Un message qui passe mal

L’inquiétude climatique ne date pas d’hier. Déjà sur le seuil de sa caverne, l’homme préhistorique s’inquiétait du froid, de la chaleur, du manque de pluie ou d’un trop-plein de précipitations. Le climat changeait et depuis n’a cessé de varier. Ce qui change depuis un gros siècle et l’avènement de l’ère industrielle, c’est que désormais l’humanité, avec ses émissions de gaz à effet de serre, y est pour quelque chose. L’activité des hommes est venue compléter les autres ressorts des modifications atmosphériques que sont le soleil, les océans ou encore l’activité volcanique. Depuis trente ans que le GIEC se penche sur la question, les rapports se succèdent et se font plus alarmistes. Les discours politiques ont systématiquement intégré une problématique que les médias relaient abondamment avec un net effet d’amplification. Et pourtant, l’inquiétude est loin d’être globale. Si l’on regarde ce qui fait (en France) les tendances sur Twitter seulement 48 heures après la révélation du premier volet d’un rapport dont la totalité est attendue pour l’automne, il est frappant de constater que les préoccupations des membres de ce réseau sont autres. Il y est question du RER B, d’une manifestation en lien avec le passe sanitaire prévue pour le 14 août ou encore de la politique polonaise. Il faut en effet activer le hashtag « climat » pour trouver des réactions dédiées au sujet. Lesquelles vont du déni à la panique en passant par un relativisme par toujours bien informé.

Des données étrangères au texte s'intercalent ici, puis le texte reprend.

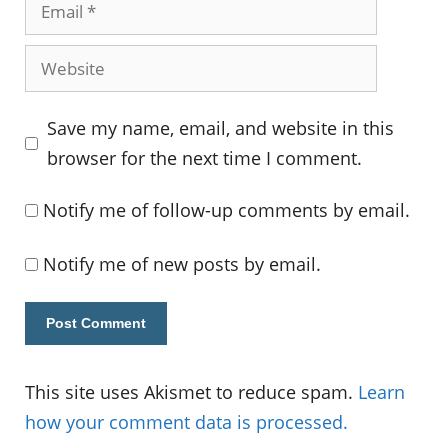
Email
Website
Save my name, email, and website in this
browser for the next time I comment.
Notify me of follow-up comments by email.
Notify me of new posts by email.
This site uses Akismet to reduce spam.
Learn
how your comment data is processed.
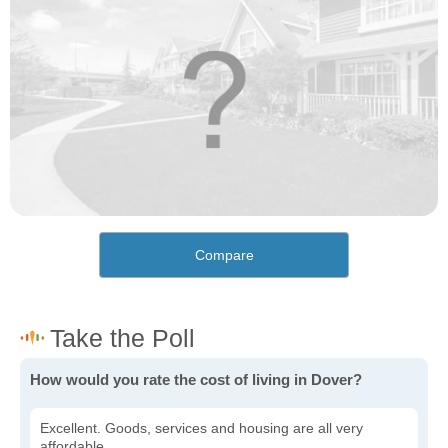
Compare
How would you rate the cost of living in Dover?
Excellent. Goods, services and housing are all very
affordable.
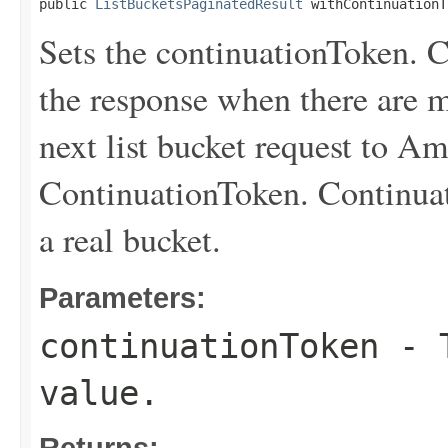
public 
ListBucketsPaginatedResult
 withContinuationT
Sets the continuationToken. C
the response when there are m
next list bucket request to A
ContinuationToken. Continuat
a real bucket.
Parameters:
continuationToken
- T
value.
Returns:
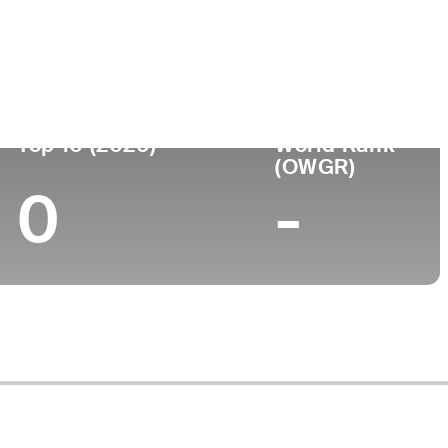
Universidad
nto
-
Top 10 (2026)
World Rank
(OWGR)
0
-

Pour autant le constat du GIEC est sans appel : la hausse de la température globale s’est encore accentuée, à un rythme qui nous fera probablement dépasser le seuil de 1,5°C de réchauffement depuis l’ère préindustrielle entre 2021 et 2040. Un chiffre qui peut paraître faible dans l’absolu mais qui est (et sera) sans doute à l’origine de la répétition de phénomènes météorologiques extrêmes. Malgré cela, le message (une fois retraité) ne passe pas bien, sans doute parce qu’il est mal expliqué, parce qu’il se trouve bien souvent expurgé de ce qui pourrait le nuancer et aussi parce qu’il détourne le regard d’autres problèmes environnementaux tout aussi cruciaux, comme la raréfaction des espèces ou encore la pollution des océans. On peut comprendre les interrogations du citoyen de base qui doit engloutir tant de données liées à l’écologie pour peu qu’il s’y intéresse après une journée de travail et avant d’affronter les problèmes du foyer. À lui faire de la synthèse de ce fatras. À lui de comprendre que le ralentissement du Gulf Stream n’est pas une bonne nouvelle bien que mécaniquement il refroidirait ainsi l’Europe. À lui encore de faire la part des choses entre le nucléaire et le charbon et d’en conclure que sa voiture électrique sera par conséquent plus vertueuse en France qu’en Allemagne. L’alarmisme aidant, l’humanité est passée en cinq décennies d’un message facilement compréhensible, « la nécessité de respecter et de préserver l’environnement », à une dramaturgie écologique indigeste. Moralité ça ne passe plus. Le triptyque en trois verbes qui semble-t-il émerge, soit réduire les émissions, compenser les émissions, s’adapter au changement, est peut-être en ce sens un signe de progrès.